入力は Sequence<Encoding.CodeUnit> に適合していれば何でも渡せます。String.init?(validatingCString:) と違って 入力全体を変換対象とする ため、途中に含まれる \0 もそのまま String に取り込まれます。

Int8 列(C 由来のバイト列)の検証

C から受け取った UTF-8 データは、UInt8 ではなく Int8(典型的には CChar)の列として表現されていることがよくあります。そのまま UInt8 版に渡すには変換が必要になるため、Int8 列を直接受け取るオーバーロードも用意されます。エンコーディング側の CodeUnitUInt8 に制約されています。

let validUTF8: [Int8] = [67, 97, 0, 102, -61, -87]
let valid = String(validating: validUTF8, as: UTF8.self)
print(valid)
// Prints "Optional("Café")"

let invalidASCII: [Int8] = [67, 97, -5]
let invalid = String(validating: invalidASCII, as: Unicode.ASCII.self)
print(invalid)
// Prints "nil"

この形にすることで、CCharInt8 の typealias であるプラットフォームと UInt8 の typealias であるプラットフォームの両方で、ソース互換性を保ったまま同じ書き方ができます。

validatingUTF8:validatingCString: へリネーム

既存の String.init?(validatingUTF8:)null 終端の UTF-8 文字列へのポインタ を受け取るイニシャライザで、これは今回追加される String(validating:as:) とは別物です(前者は \0 までで打ち切り、後者は入力全体を変換します)。ラベルからその前提が伝わらず誤用が起きていたため、validatingCString: にリネームします。

extension String {
  public init?(validatingCString nullTerminatedUTF8: UnsafePointer<CChar>)

  @available(*, deprecated, renamed: "String.init(validatingCString:)")
  public init?(validatingUTF8 cString: UnsafePointer<CChar>)
}

旧ラベルは非推奨となり警告が出ます。fix-it で新ラベルへ移行できます。ABI 上はリネーム後も既存のエントリポイントを再利用するため、既存バイナリとの互換性は保たれます。

今後の見通し

今回は「検証して成功か失敗かだけを返す」最小構成に絞られていますが、議論の対象としては次のような方向性が挙げられています(speculative で、実現が約束されているわけではありません)。
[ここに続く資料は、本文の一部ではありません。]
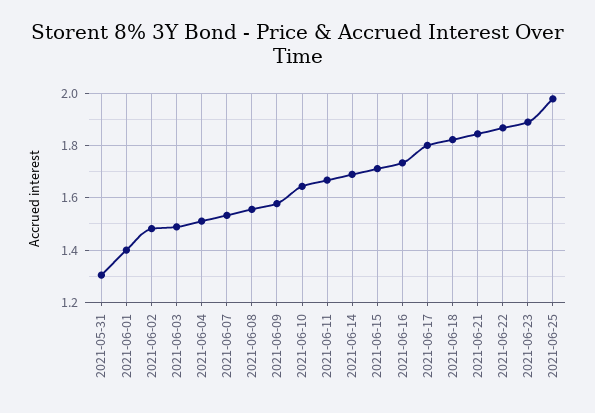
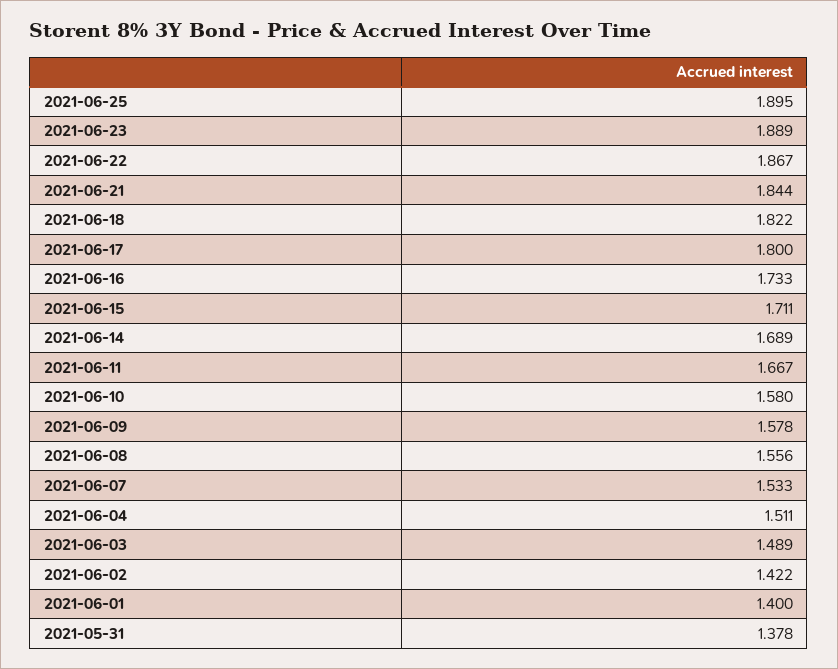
2021-05-31: 1.3 -> 1.378
2021-06-02: 1.475 -> 1.422
2021-06-10: 1.65 -> 1.58
2021-06-25: 1.975 -> 1.895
  • 検証失敗の位置や原因といった詳細情報をエラーとして投げるバリアント。
  • UTF-8 専用の、よりディスカバラビリティの高い input-repairing なイニシャライザ。
  • 正規化(normalization)を伴うイニシャライザや、既存 String の正規化メソッド。
  • some Sequence<UnicodeScalar> から String を作る非 failable なイニシャライザ。